# [Text passage]
================================

In proposed system, after giving a set of objects to agents, the distributor discovers some of
those same objects in an unauthorized place. At this point the distributor can assess the
likelihood that the leaked data came from one or more agents, as opposed to having been
independently gathered by other means. If the distributor sees enough evidence‖ that an agent
leaked data, he may stop doing business with him, or may initiate legal proceedings. In this
project we develop a model for assessing the guilt of agents. We also present algorithms for
distributing objects to agents, in a way that improves our chances of identifying a leaker.
Finally, we also consider the option of adding fake objects to the distributed set. Such objects
do not correspond to real entities but appear. If it turns out an agent was given one or more
fake objects that were leaked, then the distributor can be more confident that agent was
guilty.

================================

# [Problems and tasks]
A. Decide whether each statement agrees with the passage on data leakage, answering yes or no and quoting the words of the passage that decide it: (i) With enough evidence that an agent leaked data, the distributor may stop doing business with that agent. (ii) The project presents algorithms for distributing objects to agents. (iii) The project considers removing fake objects from the distributed set.
B. According to the passage on data leakage, what can the distributor assess after finding some of the distributed objects in an unauthorized place?
C. Reproduce the stretch of the passage on data leakage from "In proposed system, after" through "identifying a leaker.".

# [Provided material]
================================

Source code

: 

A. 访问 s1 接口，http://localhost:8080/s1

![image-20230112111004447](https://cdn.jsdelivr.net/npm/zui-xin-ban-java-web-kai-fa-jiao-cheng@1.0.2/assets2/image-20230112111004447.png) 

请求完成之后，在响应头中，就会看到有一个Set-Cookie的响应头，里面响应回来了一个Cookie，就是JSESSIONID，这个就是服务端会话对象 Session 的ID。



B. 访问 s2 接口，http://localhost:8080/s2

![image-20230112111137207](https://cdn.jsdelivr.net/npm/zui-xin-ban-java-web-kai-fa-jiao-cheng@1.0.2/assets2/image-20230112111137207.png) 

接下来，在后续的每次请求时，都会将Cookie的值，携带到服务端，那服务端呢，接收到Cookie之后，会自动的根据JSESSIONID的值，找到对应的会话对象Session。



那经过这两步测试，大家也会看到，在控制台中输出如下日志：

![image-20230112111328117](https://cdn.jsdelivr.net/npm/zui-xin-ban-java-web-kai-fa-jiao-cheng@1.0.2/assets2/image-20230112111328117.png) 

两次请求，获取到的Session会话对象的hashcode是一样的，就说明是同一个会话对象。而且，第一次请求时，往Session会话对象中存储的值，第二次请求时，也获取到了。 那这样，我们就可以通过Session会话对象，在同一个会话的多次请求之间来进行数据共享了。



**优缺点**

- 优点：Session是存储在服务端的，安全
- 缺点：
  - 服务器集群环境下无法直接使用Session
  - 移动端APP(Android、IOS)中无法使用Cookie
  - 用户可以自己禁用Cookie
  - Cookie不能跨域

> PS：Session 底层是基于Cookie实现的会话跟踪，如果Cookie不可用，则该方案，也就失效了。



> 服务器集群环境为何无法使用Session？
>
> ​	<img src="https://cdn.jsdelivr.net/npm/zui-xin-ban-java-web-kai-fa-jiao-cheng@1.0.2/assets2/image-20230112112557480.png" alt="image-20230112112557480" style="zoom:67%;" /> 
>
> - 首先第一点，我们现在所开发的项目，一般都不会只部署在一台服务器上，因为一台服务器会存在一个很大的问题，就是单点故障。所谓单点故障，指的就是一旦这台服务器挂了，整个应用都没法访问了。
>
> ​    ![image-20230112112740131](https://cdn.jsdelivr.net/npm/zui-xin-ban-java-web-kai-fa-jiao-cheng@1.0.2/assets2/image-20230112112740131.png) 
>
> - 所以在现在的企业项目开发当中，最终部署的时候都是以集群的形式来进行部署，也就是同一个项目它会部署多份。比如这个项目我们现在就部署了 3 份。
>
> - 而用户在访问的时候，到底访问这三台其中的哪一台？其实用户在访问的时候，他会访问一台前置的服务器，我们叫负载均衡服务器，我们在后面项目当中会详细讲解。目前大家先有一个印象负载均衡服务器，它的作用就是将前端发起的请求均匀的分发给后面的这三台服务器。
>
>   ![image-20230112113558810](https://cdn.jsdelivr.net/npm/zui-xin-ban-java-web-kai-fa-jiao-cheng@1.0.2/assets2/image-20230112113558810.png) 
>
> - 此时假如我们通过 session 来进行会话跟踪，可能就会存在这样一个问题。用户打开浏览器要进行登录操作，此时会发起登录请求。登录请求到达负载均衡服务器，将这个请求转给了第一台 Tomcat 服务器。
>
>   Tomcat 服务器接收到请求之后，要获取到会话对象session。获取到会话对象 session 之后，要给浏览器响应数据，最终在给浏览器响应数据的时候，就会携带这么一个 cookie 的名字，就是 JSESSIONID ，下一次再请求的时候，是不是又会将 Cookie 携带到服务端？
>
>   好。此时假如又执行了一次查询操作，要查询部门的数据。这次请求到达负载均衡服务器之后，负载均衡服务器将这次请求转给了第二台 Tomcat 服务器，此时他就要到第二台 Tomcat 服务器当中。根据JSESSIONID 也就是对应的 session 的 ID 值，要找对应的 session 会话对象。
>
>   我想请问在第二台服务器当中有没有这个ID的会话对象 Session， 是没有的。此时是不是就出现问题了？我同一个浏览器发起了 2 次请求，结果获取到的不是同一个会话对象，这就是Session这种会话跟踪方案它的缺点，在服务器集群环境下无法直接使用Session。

================================

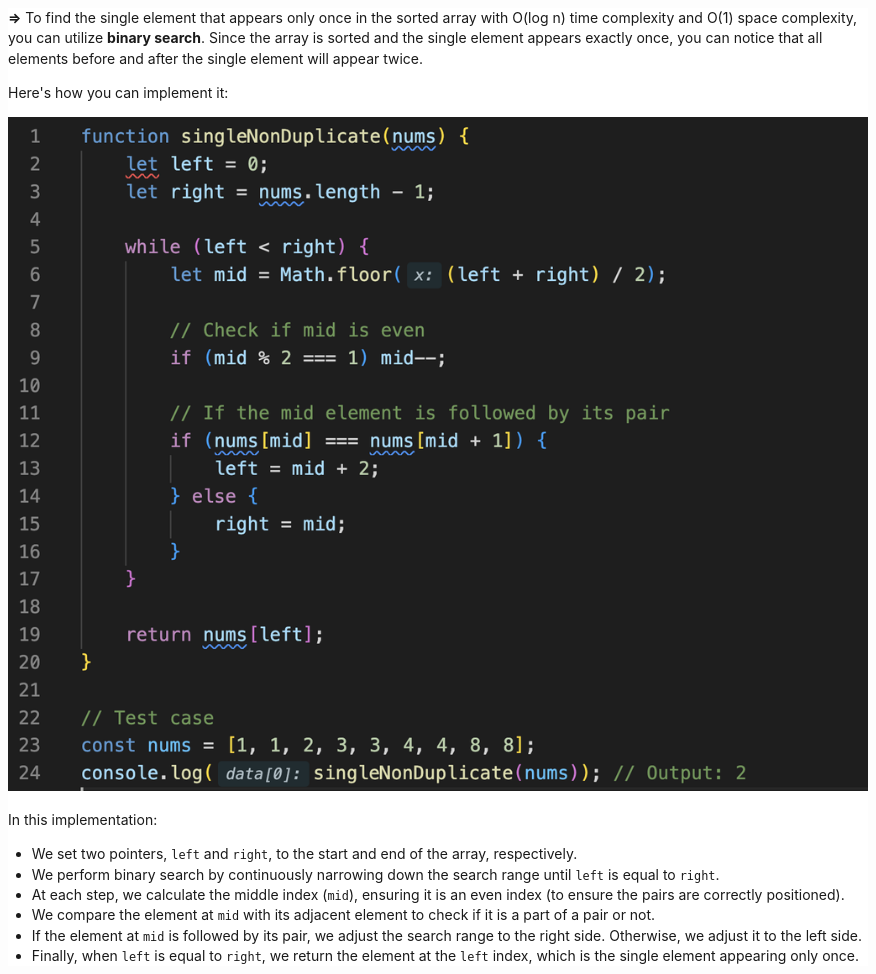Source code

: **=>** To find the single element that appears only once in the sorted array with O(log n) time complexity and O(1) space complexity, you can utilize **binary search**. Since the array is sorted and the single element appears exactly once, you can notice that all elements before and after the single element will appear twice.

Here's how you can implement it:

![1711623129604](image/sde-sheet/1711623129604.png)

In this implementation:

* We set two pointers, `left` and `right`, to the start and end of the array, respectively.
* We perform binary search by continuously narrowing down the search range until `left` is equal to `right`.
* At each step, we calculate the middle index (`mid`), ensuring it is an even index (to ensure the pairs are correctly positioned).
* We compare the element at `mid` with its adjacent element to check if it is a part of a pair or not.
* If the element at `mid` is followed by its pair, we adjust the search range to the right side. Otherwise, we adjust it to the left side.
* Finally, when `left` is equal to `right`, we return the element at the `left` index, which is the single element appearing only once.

================================

# [Task solutions]
A.
(i) Yes: "he may stop doing business with him, or may initiate legal proceedings"
(ii) Yes: "We also present algorithms for distributing objects to agents"
(iii) No: "we also consider the option of adding fake objects to the distributed set"

B. The distributor can assess the likelihood that the leaked data came from one or more agents, as opposed to having been independently gathered by other means.

C.
In proposed system, after giving a set of objects to agents, the distributor discovers some of
those same objects in an unauthorized place. At this point the distributor can assess the
likelihood that the leaked data came from one or more agents, as opposed to having been
independently gathered by other means. If the distributor sees enough evidence‖ that an agent
leaked data, he may stop doing business with him, or may initiate legal proceedings. In this
project we develop a model for assessing the guilt of agents. We also present algorithms for
distributing objects to agents, in a way that improves our chances of identifying a leaker.